■ About this exercise ■
With the images removed, repeat the data below exactly.

■ Provided material ■
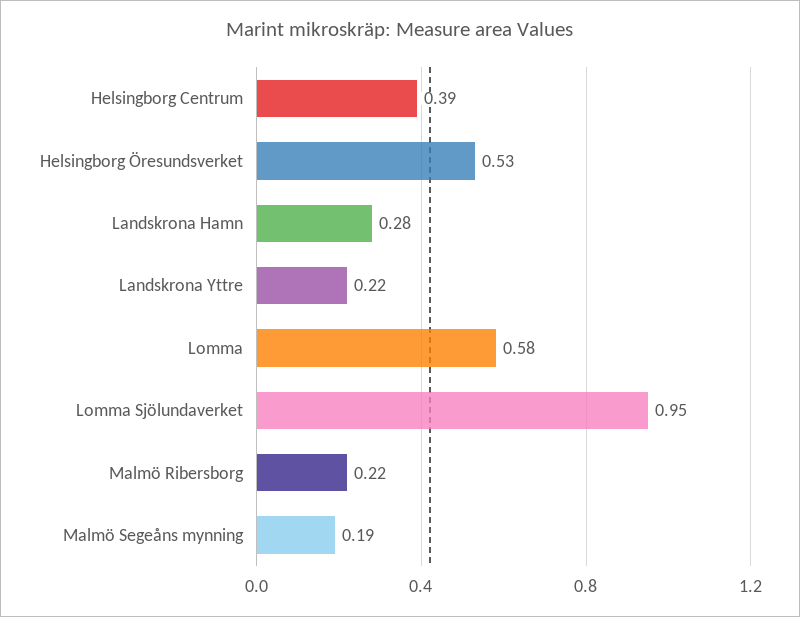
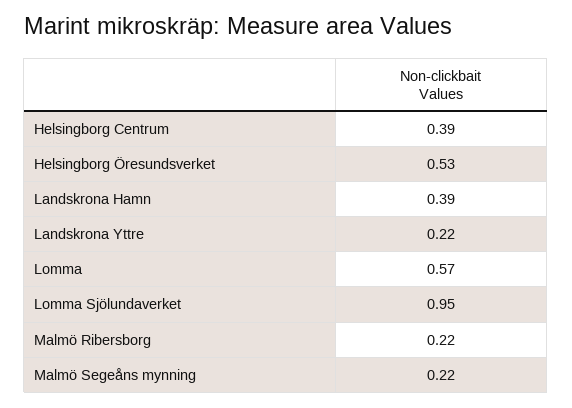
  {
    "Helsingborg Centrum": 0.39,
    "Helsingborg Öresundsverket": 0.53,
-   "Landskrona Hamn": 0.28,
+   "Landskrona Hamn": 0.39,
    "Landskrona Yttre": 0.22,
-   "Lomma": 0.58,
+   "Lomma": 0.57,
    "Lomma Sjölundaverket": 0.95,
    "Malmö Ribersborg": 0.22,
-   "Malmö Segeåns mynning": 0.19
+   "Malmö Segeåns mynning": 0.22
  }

■ Exercise solution ■
  {
    "Helsingborg Centrum": 0.39,
    "Helsingborg Öresundsverket": 0.53,
-   "Landskrona Hamn": 0.28,
+   "Landskrona Hamn": 0.39,
    "Landskrona Yttre": 0.22,
-   "Lomma": 0.58,
+   "Lomma": 0.57,
    "Lomma Sjölundaverket": 0.95,
    "Malmö Ribersborg": 0.22,
-   "Malmö Segeåns mynning": 0.19
+   "Malmö Segeåns mynning": 0.22
  }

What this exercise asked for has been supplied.